Emotion theories are classified into physiological, neurological, and cognitive. According to physiological theories, emotions are caused by reactions inside the body. According to neurological theories, brain functioning causes emotional reactions. 

According to cognitive theories, ideas and other mental activities are essential in forming emotions. William James makes it apparent from the opening phrase of “The Physical Basis of Emotion” that the article’s focus will be the human experience of emotion. In all of these works, his explicit goal was to demonstrate how particular “feelings” (the direct experience of the “coarser” emotions) are elicited in the conscious mind. However, James-Lange’s theory swiftly eluded these repeated attempts at definitional constraint. It has been variously understood and extended by others and has served as a guiding force, a lightning rod for criticism—for eras of emotion researchers.

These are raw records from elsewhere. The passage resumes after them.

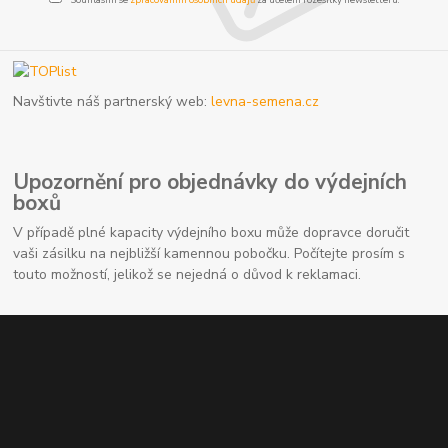
Navštivte náš partnerský web:
levna-semena.cz
Upozornění pro objednávky do výdejních
boxů
V případě plné kapacity výdejního boxu může dopravce doručit
vaši zásilku na nejbližší kamennou pobočku. Počítejte prosím s
touto možností, jelikož se nejedná o důvod k reklamaci.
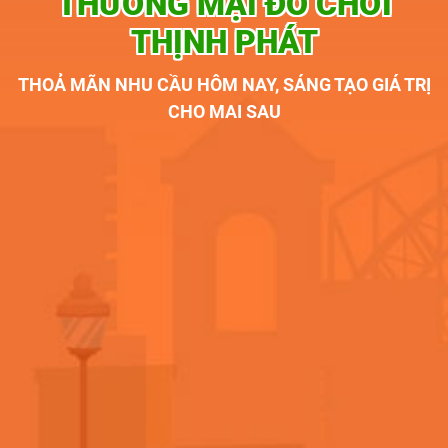
THƯƠNG MẠI ĐỒ CHƠI
THỊNH PHÁT
THOẢ MÃN NHU CẦU HÔM NAY, SÁNG TẠO GIÁ TRỊ
CHO MAI SAU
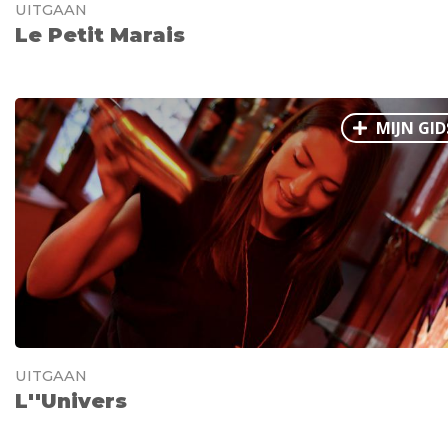
UITGAAN
Le Petit Marais
MIJN GID
UITGAAN
L''Univers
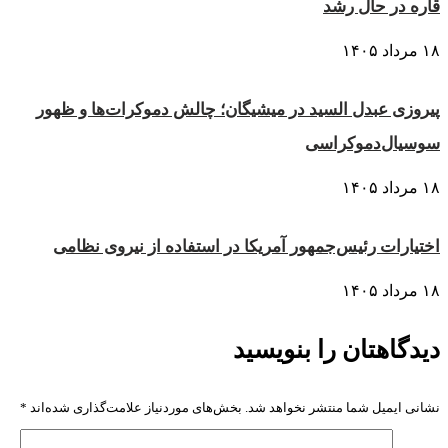
قاره در حال رشد
۱۸ مرداد ۱۴۰۵
پیروزی عبدل السید در میشیگان؛ چالش دموکرات‌ها و ظهور
سوسیال‌دموکراسی
۱۸ مرداد ۱۴۰۵
اختیارات رئیس‌جمهور آمریکا در استفاده از نیروی نظامی
۱۸ مرداد ۱۴۰۵
دیدگاهتان را بنویسید
نشانی ایمیل شما منتشر نخواهد شد.
بخش‌های موردنیاز علامت‌گذاری شده‌اند
*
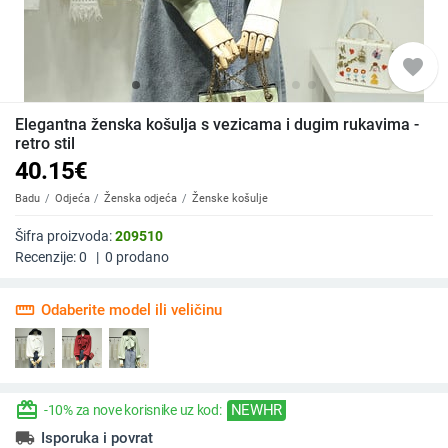
favorite
Elegantna ženska košulja s vezicama i dugim rukavima -
retro stil
40.15
€
Badu
Odjeća
Ženska odjeća
Ženske košulje
Šifra proizvoda:
209510
Recenzije:
0
|
0
prodano
straighten
Odaberite model ili veličinu
redeem
NEWHR
-10% za nove korisnike uz kod:
local_shipping
Isporuka i povrat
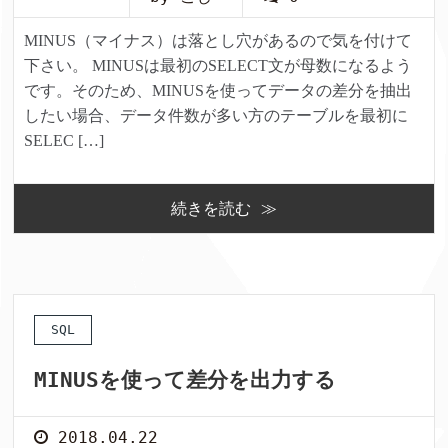
MINUS（マイナス）は落とし穴があるので気を付けて
下さい。 MINUSは最初のSELECT文が母数になるよう
です。そのため、MINUSを使ってデータの差分を抽出
したい場合、データ件数が多い方のテーブルを最初に
SELEC […]
続きを読む ≫
SQL
MINUSを使って差分を出力する
2018.04.22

This point of view adumbrates that background, evaluating the theory’s roots in philosophical psychology, demonstrating how reactions to James’s viewpoint impacted the course of emotion studies in this century, and concluding with a few thoughts about how psychologists today might recognize James Lange’s theory (Lang, 1994).

As “experience” was the traditional purview of philosophy, hypotheses given in the emerging science overlapped significantly with previous philosophical speculation. Furthermore, although highly advanced and uniquely stated, these scientific theories shared folk psychology precepts. The reported mental life’s ideas, visions, feelings, hopes, and aspirations were counted as substantive truths. For individuals who were scientifically minded at the time, emotions, for example, were either unchangeable primordial things or raw data to be analyzed (Cannon, 1927).

James chose the latter perspective that feelings needed to be explained, and not unexpectedly, the first critic he addressed in the 1894 articulation of James-Lange theory was one of psychology’s significant founders, Wilhelm Wundt. Wundt considered emotions (Gefuhle) primal, unanalyzable, and analogous to primordial visual or auditory perceptions. Wundt acknowledged that distinct Gefuhle might be joined or advanced, that physiological changes could have a secondary impact and that the ensuing wide Affekt constituted a complicated mental process.

However, he held that initially experienced sensations were the genesis and primordial nature of the emotion. William James, like Wundt, was aware of the value of conscious sentiments. However, he claimed that emotional sensations were not absolutes. They were secondary phenomena triggered by the experience of somatic and visceral alterations produced more or less effectively by external stimuli (Lang, Bradley & Cuthbert, 1990).

Check the following reference articles to learn more about the most realistic perspective on emotional experience

Cannon, W. B. (1927). The James-Lange theory of emotions: A critical examination and an alternative theory. The American Journal of Psychology, 39(1/4), 106.

Lang, P. J., Bradley, M. M., & Cuthbert, B. N. (1990). Emotion, attention, and the startle reflex. Psychological Review, 97(3), 377-395.

Lang, P. J. (1994). The varieties of emotional experience: a meditation on James-Lange theory. Psychological review, 101(2), 211.